--- Supplied material ---

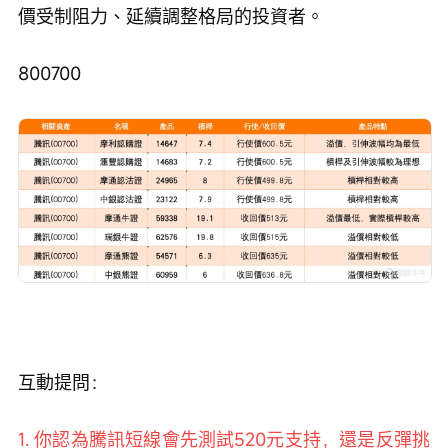
價受制阻力、延續調整格局的投資者。
800700
互動提問：
1. 你認為騰訊短線會先測試520元支持，還是反彈挑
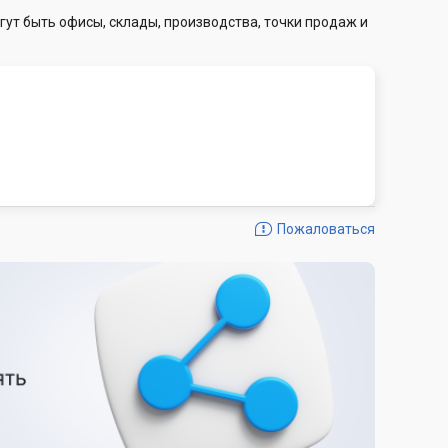
гут быть офисы, склады, производства, точки продаж и
Пожаловаться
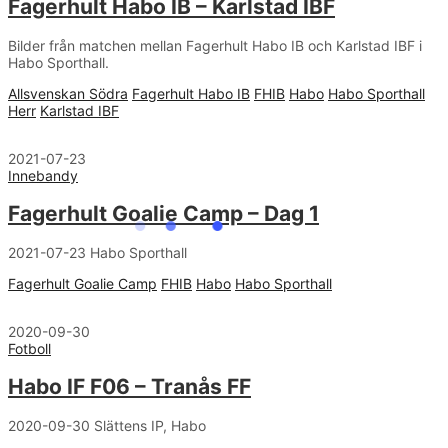
Fagerhult Habo IB – Karlstad IBF
Bilder från matchen mellan Fagerhult Habo IB och Karlstad IBF i
Habo Sporthall.
Allsvenskan Södra
Fagerhult Habo IB
FHIB
Habo
Habo Sporthall
Herr
Karlstad IBF
2021-07-23
Innebandy
Fagerhult Goalie Camp – Dag 1
2021-07-23 Habo Sporthall
Fagerhult Goalie Camp
FHIB
Habo
Habo Sporthall
2020-09-30
Fotboll
Habo IF F06 – Tranås FF
2020-09-30 Slättens IP, Habo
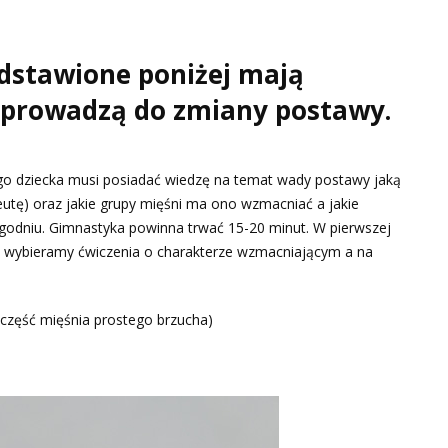
dstawione poniżej mają
i prowadzą do zmiany postawy.
go dziecka musi posiadać wiedzę na temat wady postawy jaką
peutę) oraz jakie grupy mięśni ma ono wzmacniać a jakie
ygodniu. Gimnastyka powinna trwać 15-20 minut. W pierwszej
e wybieramy ćwiczenia o charakterze wzmacniającym a na
część mięśnia prostego brzucha)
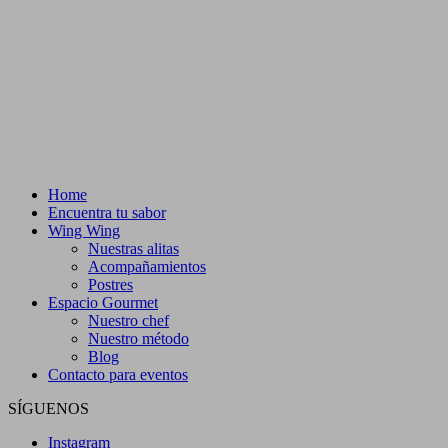
Home
Encuentra tu sabor
Wing Wing
Nuestras alitas
Acompañamientos
Postres
Espacio Gourmet
Nuestro chef
Nuestro método
Blog
Contacto para eventos
SÍGUENOS
Instagram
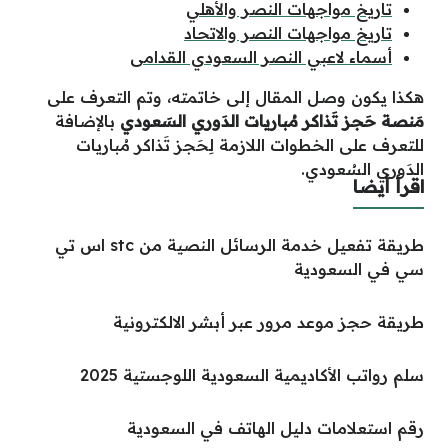
تاريخ مواجهات النصر والأهلي
تاريخ مواجهات النصر والاتحاد
أسماء لاعبي النصر السعودي القدامى
هكذا يكون وصل المقال إلى خاتمته، وتم التعرف على
مَنصة حَجز تَذاكر مُباريات الدَوري السَعودي
بالإضافة
للتعرف على الخطوات اللازمة لِحَجز تَذاكر مُباريات
الدَوري السُعودي.
اقرأ أيضا
طريقة تفعيل خدمة الرسائل النصية من stc اس تي
سي في السعودية
طريقة حجز موعد مرور عبر أبشر الالكترونية
سلم رواتب الأكاديمية السعودية اللوجستية 2025
رقم استعلامات دليل الهاتف في السعودية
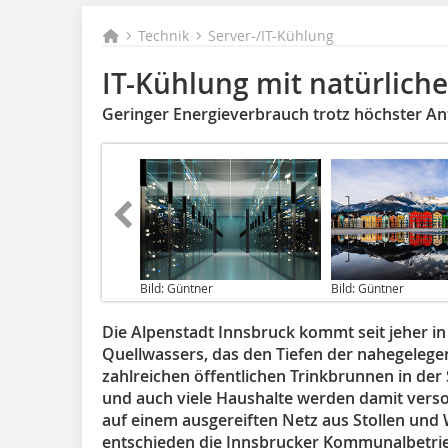
Technik
Server-/IT-Kühlung
IT-Kühlung mit natürliche
Geringer Energieverbrauch trotz höchster A
Bild: Güntner
Bild: Güntner
Die Alpenstadt Innsbruck kommt seit jeher in
Quellwassers, das den Tiefen der nahegelege
zahlreichen öffentlichen Trinkbrunnen in der
und auch viele Haushalte werden damit vers
auf einem ausgereiften Netz aus Stollen und 
entschieden die Innsbrucker Kommunalbetriebe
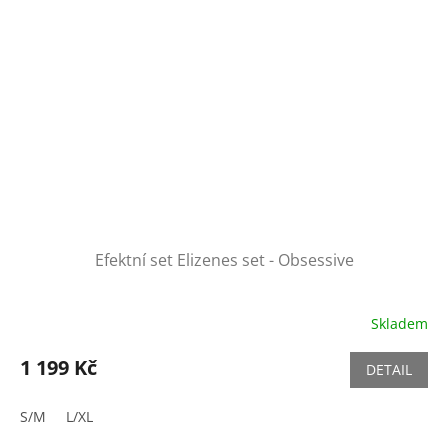
Efektní set Elizenes set - Obsessive
Skladem
1 199 Kč
DETAIL
S/M
L/XL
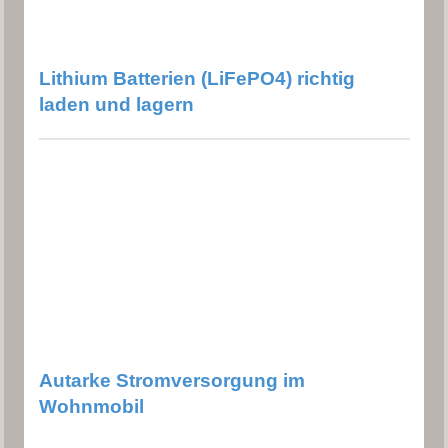
Lithium Batterien (LiFePO4) richtig
laden und lagern
Autarke Stromversorgung im
Wohnmobil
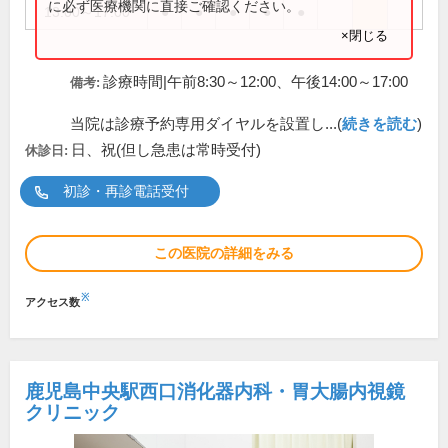
に必ず医療機関に直接ご確認ください。
13:00～17:00
●
●
●
●
●
×閉じる
診療時間|午前8:30～12:00、午後14:00～17:00
備考:
当院は診療予約専用ダイヤルを設置し...(
続きを読む
)
日、祝(但し急患は常時受付)
休診日:
初診・再診電話受付
この医院の詳細をみる
※
アクセス数
鹿児島中央駅西口消化器内科・胃大腸内視鏡
クリニック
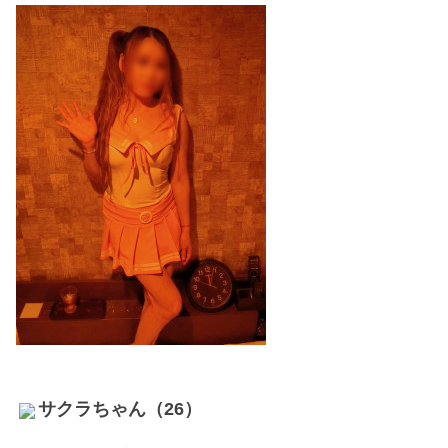
サクラちゃん（26）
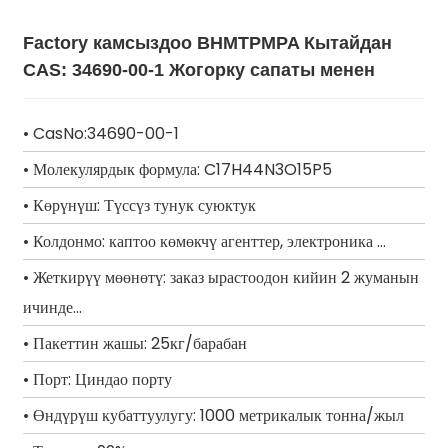
Factory камсыздоо BHMTPMPA Кытайдан
CAS: 34690-00-1 Жогорку сапаты менен
• CasNo:34690-00-1
• Молекулярдык формула: C17H44N3O15P5
• Көрүнүш: Түссүз тунук суюктук
• Колдонмо: каптоо көмөкчү агенттер, электроника ...
• Жеткирүү мөөнөтү: заказ ырастоодон кийин 2 жуманын
ичинде...
• Пакеттин жашы: 25кг/барабан
• Порт: Циндао порту
• Өндүрүш кубаттуулугу: 1000 метрикалык тонна/жыл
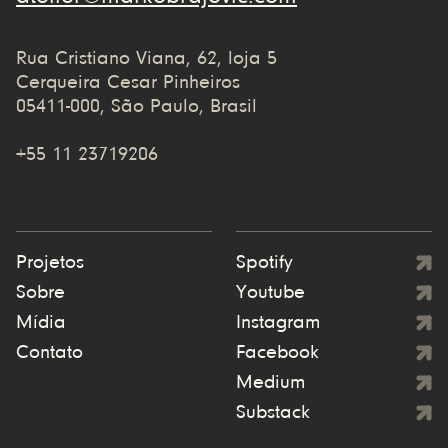
Rua Cristiano Viana, 62, loja 5
Cerqueira Cesar Pinheiros
05411-000, São Paulo, Brasil
+55 11 23719206
Projetos
Spotify
Sobre
Youtube
Mídia
Instagram
Contato
Facebook
Medium
Substack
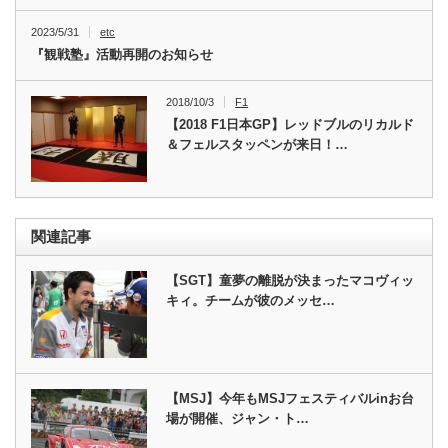
2023/5/31
etc
『観戦塾』活動再開のお知らせ
2018/10/3
F1
【2018 F1日本GP】レッドブルのリカルド
＆フェルスタッペンが来日！…
関連記事
【SGT】童夢の離脱が決まったマコヴィッ
キィ。チームが彼のメッセ…
【MSJ】今年もMSJフェスティバルinお台
場が開催、ジャン・ト…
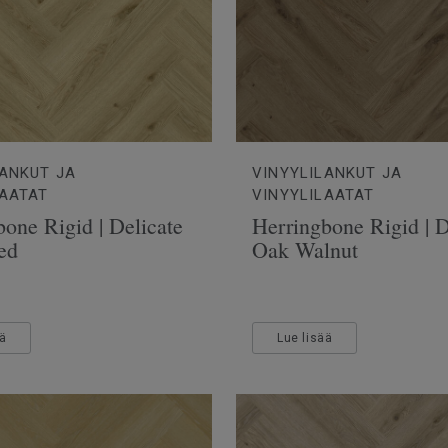
LANKUT JA
VINYYLILANKUT JA
LAATAT
VINYYLILAATAT
one Rigid | Delicate
Herringbone Rigid | D
ed
Oak Walnut
ää
Lue lisää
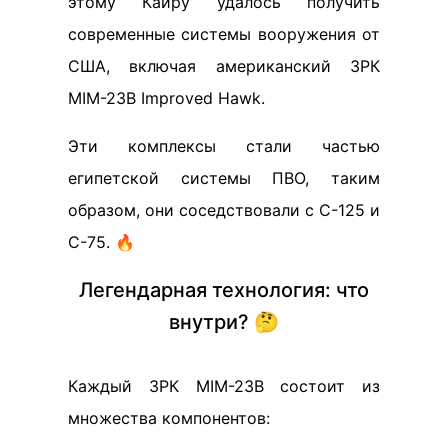
этому Кайру удалось получить
современные системы вооружения от
США, включая американский ЗРК
MIM-23B Improved Hawk.
Эти комплексы стали частью
египетской системы ПВО, таким
образом, они соседствовали с С-125 и
С-75. 🔥
Легендарная технология: что
внутри? 🤔
Каждый ЗРК MIM-23B состоит из
множества компонентов:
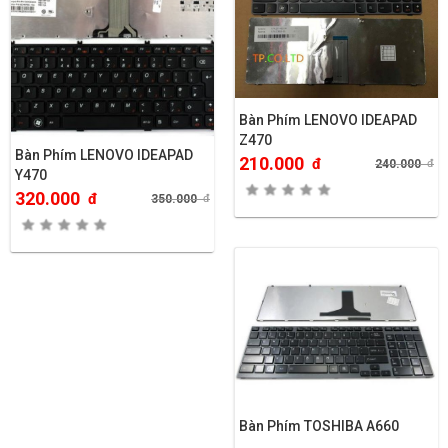
Bàn Phím LENOVO IDEAPAD
Z470
Bàn Phím LENOVO IDEAPAD
210.000
đ
240.000
đ
Y470
320.000
đ
350.000
đ
Bàn Phím TOSHIBA A660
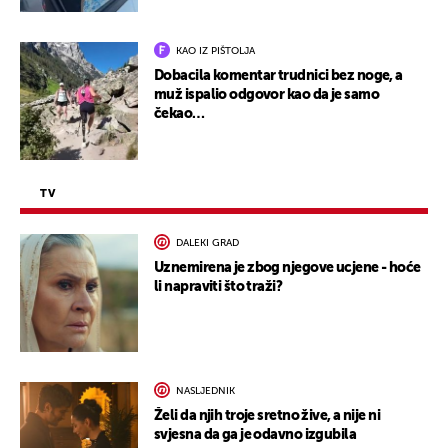
KAO IZ PIŠTOLJA
Dobacila komentar trudnici bez noge, a
muž ispalio odgovor kao da je samo
čekao…
TV
DALEKI GRAD
Uznemirena je zbog njegove ucjene - hoće
li napraviti što traži?
NASLJEDNIK
Želi da njih troje sretno žive, a nije ni
svjesna da ga je odavno izgubila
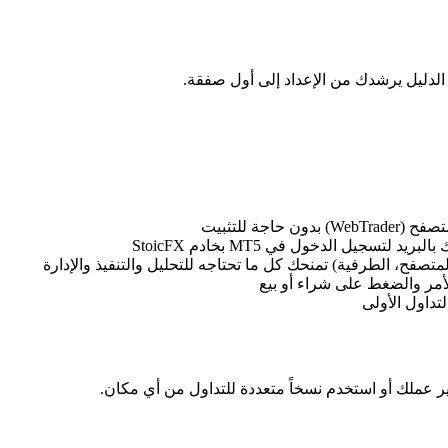
لمتصفح، الطرفية) تمنحك كل ما تحتاجه للتحليل والتنفيذ والإدارة
الأمر والضغط على شراء أو بيع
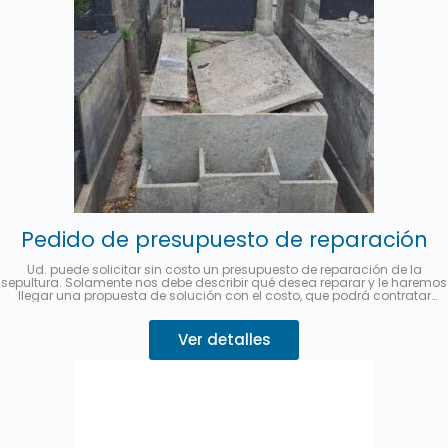
Pedido de presupuesto de reparación
Ud. puede solicitar sin costo un presupuesto de reparación de la
sepultura. Solamente nos debe describir qué desea reparar y le haremos
llegar una propuesta de solución con el costo, que podrá contratar
desde este mismo sitio.
Se puede abonar hasta en 3 cuotas sin
interés con MercadoPago.
Describa su pedido 👇
Ver detalles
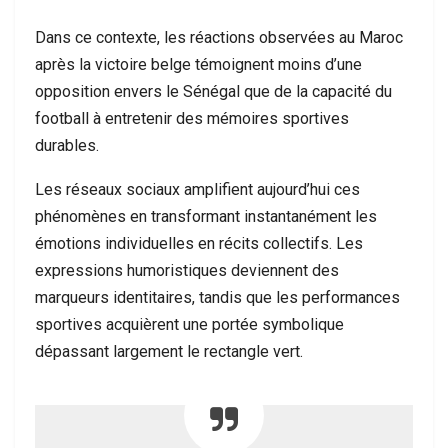
Dans ce contexte, les réactions observées au Maroc
après la victoire belge témoignent moins d’une
opposition envers le Sénégal que de la capacité du
football à entretenir des mémoires sportives
durables.
Les réseaux sociaux amplifient aujourd’hui ces
phénomènes en transformant instantanément les
émotions individuelles en récits collectifs. Les
expressions humoristiques deviennent des
marqueurs identitaires, tandis que les performances
sportives acquièrent une portée symbolique
dépassant largement le rectangle vert.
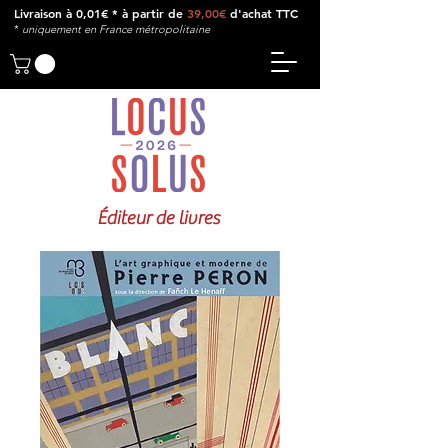
Livraison à 0,01€ * à partir de
39,00€
d'achat TTC
*
u
niquement en France métropolitaine
Éditeur de livres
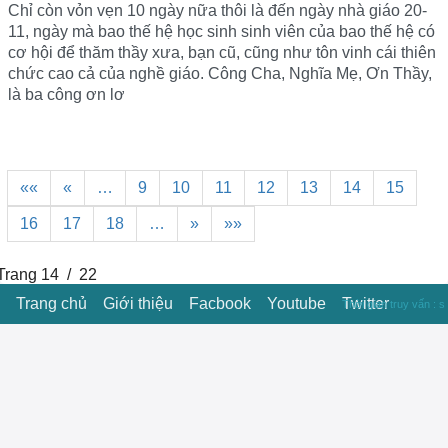
Chỉ còn vỏn vẹn 10 ngày nữa thôi là đến ngày nhà giáo 20-
11, ngày mà bao thế hệ học sinh sinh viên của bao thế hệ có
cơ hội để thăm thầy xưa, bạn cũ, cũng như tôn vinh cái thiên
chức cao cả của nghề giáo. Công Cha, Nghĩa Mẹ, Ơn Thầy,
là ba công ơn lơ
««
«
…
9
10
11
12
13
14
15
16
17
18
…
»
»»
Trang 14 / 22
Trang chủ
Giới thiệu
Facbook
Youtube
Twitter
Thời gian truy vấn : s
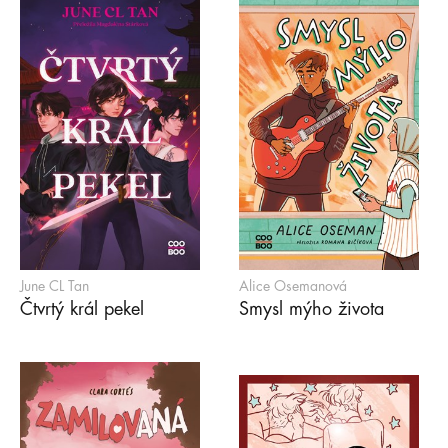
June CL Tan
Alice Osemanová
Čtvrtý král pekel
Smysl mýho života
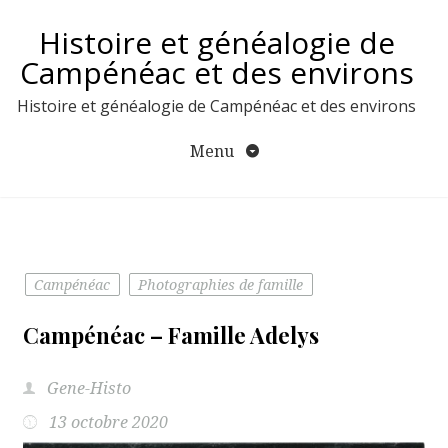
Aller
Histoire et généalogie de
au
contenu
Campénéac et des environs
Histoire et généalogie de Campénéac et des environs
Menu
Campénéac
Photographies de famille
Campénéac – Famille Adelys
Gene-Histo
13 octobre 2020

---

## [Exercise]
Drop the images, then copy the data exactly.

## [Task solution]
價受制阻力、延續調整格局的投資者。
800700
互動提問：
1. 你認為騰訊短線會先測試520元支持，還是反彈挑
гут быть офисы, склады, производства, точки продаж и
Пожаловаться
Fagerhult Habo IB – Karlstad IBF
Bilder från matchen mellan Fagerhult Habo IB och Karlstad IBF i
Habo Sporthall.
Allsvenskan Södra
Fagerhult Habo IB
FHIB
Habo
Habo Sporthall
Herr
Karlstad IBF
2021-07-23
Innebandy
Fagerhult Goalie Camp – Dag 1
2021-07-23 Habo Sporthall
Fagerhult Goalie Camp
FHIB
Habo
Habo Sporthall
2020-09-30
Fotboll
Habo IF F06 – Tranås FF
2020-09-30 Slättens IP, Habo
dstawione poniżej mają
i prowadzą do zmiany postawy.
go dziecka musi posiadać wiedzę na temat wady postawy jaką
peutę) oraz jakie grupy mięśni ma ono wzmacniać a jakie
ygodniu. Gimnastyka powinna trwać 15-20 minut. W pierwszej
e wybieramy ćwiczenia o charakterze wzmacniającym a na
część mięśnia prostego brzucha)
Home
Encuentra tu sabor
Wing Wing
Nuestras alitas
Acompañamientos
Postres
Espacio Gourmet
Nuestro chef
Nuestro método
Blog
Contacto para eventos
SÍGUENOS
Instagram
تاريخ مواجهات النصر والأهلي
تاريخ مواجهات النصر والاتحاد
أسماء لاعبي النصر السعودي القدامى
هكذا يكون وصل المقال إلى خاتمته، وتم التعرف على
مَنصة حَجز تَذاكر مُباريات الدَوري السَعودي
بالإضافة
للتعرف على الخطوات اللازمة لِحَجز تَذاكر مُباريات
الدَوري السُعودي.
اقرأ أيضا
طريقة تفعيل خدمة الرسائل النصية من stc اس تي
سي في السعودية
طريقة حجز موعد مرور عبر أبشر الالكترونية
سلم رواتب الأكاديمية السعودية اللوجستية 2025
رقم استعلامات دليل الهاتف في السعودية
Technik
Server-/IT-Kühlung
IT-Kühlung mit natürliche
Geringer Energieverbrauch trotz höchster A
Bild: Güntner
Bild: Güntner
Die Alpenstadt Innsbruck kommt seit jeher in
Quellwassers, das den Tiefen der nahegelege
zahlreichen öffentlichen Trinkbrunnen in der
und auch viele Haushalte werden damit vers
auf einem ausgereiften Netz aus Stollen und 
entschieden die Innsbrucker Kommunalbetriebe
Efektní set Elizenes set - Obsessive
Skladem
1 199 Kč
DETAIL
S/M
L/XL
Lithium Batterien (LiFePO4) richtig
laden und lagern
Autarke Stromversorgung im
Wohnmobil
に必ず医療機関に直接ご確認ください。
13:00～17:00
●
●
●
●
●
×閉じる
診療時間|午前8:30～12:00、午後14:00～17:00
備考:
当院は診療予約専用ダイヤルを設置し...(
続きを読む
)
日、祝(但し急患は常時受付)
休診日:
初診・再診電話受付
この医院の詳細をみる
※
アクセス数
鹿児島中央駅西口消化器内科・胃大腸内視鏡
クリニック
サクラちゃん（26）
Factory камсыздоо BHMTPMPA Кытайдан
CAS: 34690-00-1 Жогорку сапаты менен
• CasNo:34690-00-1
• Молекулярдык формула: C17H44N3O15P5
• Көрүнүш: Түссүз тунук суюктук
• Колдонмо: каптоо көмөкчү агенттер, электроника ...
• Жеткирүү мөөнөтү: заказ ырастоодон кийин 2 жуманын
ичинде...
• Пакеттин жашы: 25кг/барабан
• Порт: Циндао порту
• Өндүрүш кубаттуулугу: 1000 метрикалык тонна/жыл
Rua Cristiano Viana, 62, loja 5
Cerqueira Cesar Pinheiros
05411-000, São Paulo, Brasil
+55 11 23719206
Projetos
Spotify
Sobre
Youtube
Mídia
Instagram
Contato
Facebook
Medium
Substack
2023/5/31
etc
『観戦塾』活動再開のお知らせ
2018/10/3
F1
【2018 F1日本GP】レッドブルのリカルド
＆フェルスタッペンが来日！…
関連記事
【SGT】童夢の離脱が決まったマコヴィッ
キィ。チームが彼のメッセ…
【MSJ】今年もMSJフェスティバルinお台
場が開催、ジャン・ト…
LANKUT JA
VINYYLILANKUT JA
LAATAT
VINYYLILAATAT
one Rigid | Delicate
Herringbone Rigid | D
ed
Oak Walnut
ää
Lue lisää
этому Кайру удалось получить
современные системы вооружения от
США, включая американский ЗРК
MIM-23B Improved Hawk.
Эти комплексы стали частью
египетской системы ПВО, таким
образом, они соседствовали с С-125 и
С-75. 🔥
Легендарная технология: что
внутри? 🤔
Каждый ЗРК MIM-23B состоит из
множества компонентов:
Bàn Phím LENOVO IDEAPAD
Z470
Bàn Phím LENOVO IDEAPAD
210.000
đ
240.000
đ
Y470
320.000
đ
350.000
đ
Bàn Phím TOSHIBA A660
KAO IZ PIŠTOLJA
Dobacila komentar trudnici bez noge, a
muž ispalio odgovor kao da je samo
čekao…
TV
DALEKI GRAD
Uznemirena je zbog njegove ucjene - hoće
li napraviti što traži?
NASLJEDNIK
Želi da njih troje sretno žive, a nije ni
svjesna da ga je odavno izgubila
لمتصفح، الطرفية) تمنحك كل ما تحتاجه للتحليل والتنفيذ والإدارة
الأمر والضغط على شراء أو بيع
Pedido de presupuesto de reparación
Ud. puede solicitar sin costo un presupuesto de reparación de la
sepultura. Solamente nos debe describir qué desea reparar y le haremos
llegar una propuesta de solución con el costo, que podrá contratar
desde este mismo sitio.
Se puede abonar hasta en 3 cuotas sin
interés con MercadoPago.
Describa su pedido 👇
Ver detalles
Dans ce contexte, les réactions observées au Maroc
après la victoire belge témoignent moins d’une
opposition envers le Sénégal que de la capacité du
football à entretenir des mémoires sportives
durables.
Les réseaux sociaux amplifient aujourd’hui ces
phénomènes en transformant instantanément les
émotions individuelles en récits collectifs. Les
expressions humoristiques deviennent des
marqueurs identitaires, tandis que les performances
sportives acquièrent une portée symbolique
dépassant largement le rectangle vert.
Livraison à 0,01€ * à partir de
39,00€
d'achat TTC
*
u
niquement en France métropolitaine
Éditeur de livres
Chỉ còn vỏn vẹn 10 ngày nữa thôi là đến ngày nhà giáo 20-
11, ngày mà bao thế hệ học sinh sinh viên của bao thế hệ có
cơ hội để thăm thầy xưa, bạn cũ, cũng như tôn vinh cái thiên
chức cao cả của nghề giáo. Công Cha, Nghĩa Mẹ, Ơn Thầy,
là ba công ơn lơ
««
«
…
9
10
11
12
13
14
15
16
17
18
…
»
»»
Trang 14 / 22
Trang chủ
Giới thiệu
Facbook
Youtube
Twitter
Thời gian truy vấn : s
June CL Tan
Alice Osemanová
Čtvrtý král pekel
Smysl mýho života
Aller
Histoire et généalogie de
au
contenu
Campénéac et des environs
Histoire et généalogie de Campénéac et des environs
Menu
Campénéac
Photographies de famille
Campénéac – Famille Adelys
Gene-Histo
13 octobre 2020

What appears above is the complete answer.